Last year, Finance Minister Jim Flaherty tightened the rules on mortgages for a fourth time in four years, saying the government would no longer insure mortgages that are amortized over a period longer than 25 years. But while the government can change the rules, it can do little to affect longer-term mortgage rates. A year ago, fierce competition for customers caused some major banks to begin offering five-year mortgages at 2.99 per cent, triggering a price war in the sector.
At the time, Mr. Flaherty said he cautioned some bank executives about competing too hard to lower rates. “You should be cautious about your lending practices, because this is the type of practice that led to a mortgage crisis in the United States several years ago,” he said he told them. “So my expectation is that you will not compete to the bottom on interest rates, which is the direction they were going.”
The Bank of Canada has also been seeking to determine how consumers seeking mortgages would be affected by shocks to bank-funding costs. Funding costs rose dramatically during the financial crisis when liquidity dried up, pushing up the costs of consumer and business loans until Ottawa intervened.

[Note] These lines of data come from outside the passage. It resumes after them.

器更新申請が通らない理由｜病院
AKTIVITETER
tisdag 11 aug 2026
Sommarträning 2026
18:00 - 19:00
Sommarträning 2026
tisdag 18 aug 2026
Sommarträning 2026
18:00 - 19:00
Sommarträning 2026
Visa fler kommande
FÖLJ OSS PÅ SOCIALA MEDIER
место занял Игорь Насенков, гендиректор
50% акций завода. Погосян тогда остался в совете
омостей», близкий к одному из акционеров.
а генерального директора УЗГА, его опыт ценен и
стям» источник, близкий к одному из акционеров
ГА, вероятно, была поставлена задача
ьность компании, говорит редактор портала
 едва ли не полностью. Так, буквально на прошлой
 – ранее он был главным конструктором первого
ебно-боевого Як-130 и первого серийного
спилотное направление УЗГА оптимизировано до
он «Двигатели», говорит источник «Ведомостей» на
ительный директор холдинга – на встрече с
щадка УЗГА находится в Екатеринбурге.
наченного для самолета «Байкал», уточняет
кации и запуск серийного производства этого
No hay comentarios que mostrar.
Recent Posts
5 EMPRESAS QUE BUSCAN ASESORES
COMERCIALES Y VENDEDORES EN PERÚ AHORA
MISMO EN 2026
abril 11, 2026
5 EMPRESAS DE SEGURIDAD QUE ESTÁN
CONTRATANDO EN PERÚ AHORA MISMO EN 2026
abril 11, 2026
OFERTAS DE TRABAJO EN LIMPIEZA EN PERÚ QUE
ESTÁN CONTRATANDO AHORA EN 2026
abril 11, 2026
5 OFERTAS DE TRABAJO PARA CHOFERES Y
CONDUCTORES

The presentation was obtained through an Access to Information request, sent to the bank in June, for documents pertaining to the mortgage and housing markets. Hundreds of pages were sent in response over the holidays, the vast majority of which are entirely redacted.
The 24-page presentation, which was given to the bank’s management forum on July 22, was partly redacted. It focuses on work being done by Jason Allen, a principal researcher at the bank. The management forum includes Governor Mark Carney, senior deputy governor Tiff Macklem, and the bank’s other deputy governors, advisers and department chiefs. It meets to talk about ideas, identify issues facing the bank, share information, and align strategy.

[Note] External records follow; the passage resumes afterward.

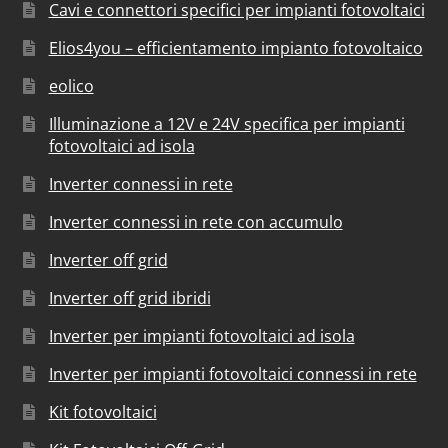
Cavi e connettori specifici per impianti fotovoltaici
Elios4you – efficientamento impianto fotovoltaico
eolico
Illuminazione a 12V e 24V specifica per impianti
fotovoltaici ad isola
Inverter connessi in rete
Inverter connessi in rete con accumulo
Inverter off grid
Inverter off grid ibridi
Inverter per impianti fotovoltaici ad isola
Inverter per impianti fotovoltaici connessi in rete
Kit fotovoltaici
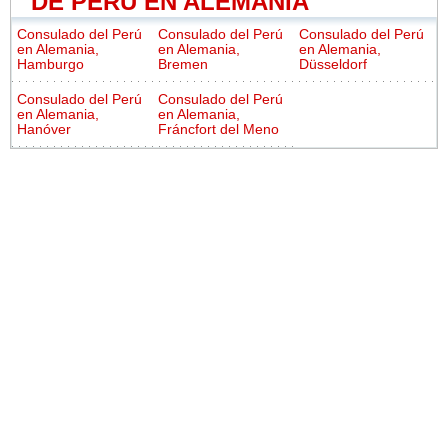
DE PERÚ EN ALEMANIA
Consulado del Perú
Consulado del Perú
Consulado del Perú
en Alemania,
en Alemania,
en Alemania,
Hamburgo
Bremen
Düsseldorf
Consulado del Perú
Consulado del Perú
en Alemania,
en Alemania,
Hanóver
Fráncfort del Meno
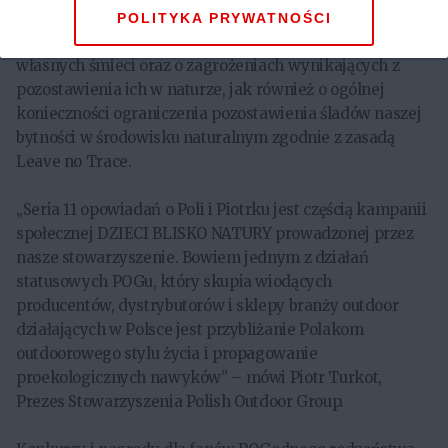
radzić sobie z potrzebami fizjologicznymi w plenerze. Nie
POLITYKA PRYWATNOŚCI
zabrakło także informacji o konieczności zbierania
własnych śmieci oraz o zagrożeniach wynikających z
pozostawienia ich w naturze, jak również o ogólnej
konieczności ograniczenia pozostawienia śladów naszej
bytności w środowisku naturalnym zgodnie z zasadą
Leave no Trace.
„Seria 11 opowiadań o Poli i Piotrku jest częścią kampanii
społecznej DZIECI BLISKO NATURY prowadzonej przez
nasze stowarzyszenie. Bowiem jednym z działań
statusowych POGu, który skupia wiodących
producentów, dystrybutorów i sklepy branży outdoor
działających w Polsce jest przybliżanie Polakom
outdoorowego stylu życia i propagowanie
proekologicznych nawyków” – mówi Piotr Turkot,
Prezes Stowarzyszenia Polish Outdoor Group.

A number of slides have been cut from the presentation, including some pertaining to consumers’ ability to manage their credit card debt. A number of the ideas in the presentation come from papers that Mr. Allen has published. The governing council was told about the role that discounting plays in how much individuals pay for their mortgage and notes that there is “substantial dispersion in rates across people, institutions, and markets.”
Over all, the research aims to provide advice on policies that could help to mitigate risks and vulnerabilities among Canadian households, in particular by strengthening the “macroprudential orientation” of Canada’s regulatory system, the presentation says. Macroprudential regulation, a concept that got a lot of buzz during the financial crisis, entails taking steps to protect the entire financial system as distinct from rules that are designed to keep individual banks healthy.

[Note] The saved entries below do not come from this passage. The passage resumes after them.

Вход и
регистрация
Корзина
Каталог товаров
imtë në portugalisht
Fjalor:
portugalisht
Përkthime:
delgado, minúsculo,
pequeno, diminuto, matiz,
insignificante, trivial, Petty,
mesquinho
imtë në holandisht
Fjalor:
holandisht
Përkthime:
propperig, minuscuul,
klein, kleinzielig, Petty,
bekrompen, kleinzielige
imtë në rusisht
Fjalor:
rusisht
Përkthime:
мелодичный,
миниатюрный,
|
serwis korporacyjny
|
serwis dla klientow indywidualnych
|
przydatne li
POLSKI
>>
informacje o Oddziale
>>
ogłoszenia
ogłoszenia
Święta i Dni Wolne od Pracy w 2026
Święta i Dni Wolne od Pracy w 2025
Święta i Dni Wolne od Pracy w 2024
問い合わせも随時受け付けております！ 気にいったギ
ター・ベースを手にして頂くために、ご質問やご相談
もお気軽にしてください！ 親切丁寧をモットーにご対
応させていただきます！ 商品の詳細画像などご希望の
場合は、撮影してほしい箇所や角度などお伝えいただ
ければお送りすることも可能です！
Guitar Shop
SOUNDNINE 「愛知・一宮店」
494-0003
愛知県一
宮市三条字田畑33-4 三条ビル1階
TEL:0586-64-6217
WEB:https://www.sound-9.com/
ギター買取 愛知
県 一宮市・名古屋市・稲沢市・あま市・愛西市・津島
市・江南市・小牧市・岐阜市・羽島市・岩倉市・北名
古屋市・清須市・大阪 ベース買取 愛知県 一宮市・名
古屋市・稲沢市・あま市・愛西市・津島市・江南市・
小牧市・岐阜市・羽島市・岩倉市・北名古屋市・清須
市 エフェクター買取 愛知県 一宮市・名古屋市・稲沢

Mr. Carney told the Senate banking committee this fall that Canadian authorities are co-operating closely to monitor the financial situation of the household sector. He has been worried about rising consumer debt loads as well as the country’s housing market, particularly the condo market in Toronto.
The presentation outlined the role of mortgage and credit card debt in bankruptcy filings, illustrating that mortgages are by far the largest liabilities for homeowners who file for bankruptcy or strike deals with their banks, while credit cards play a greater role when it comes to renters.
Consumer debt levels have hit record levels, with Statistics Canada saying in December that the most recent data suggest Canadian families owe nearly $1.65 on average for every dollar of after-tax income. That has sparked much worry among policy makers in Ottawa. While they’ve taken some comfort from a slowdown in the annual rate of increase in household debt, Mr. Carney warned last month that the rate could go up again and there’s a need to be “vigilant” about monitoring debt loans and changing policies if need be.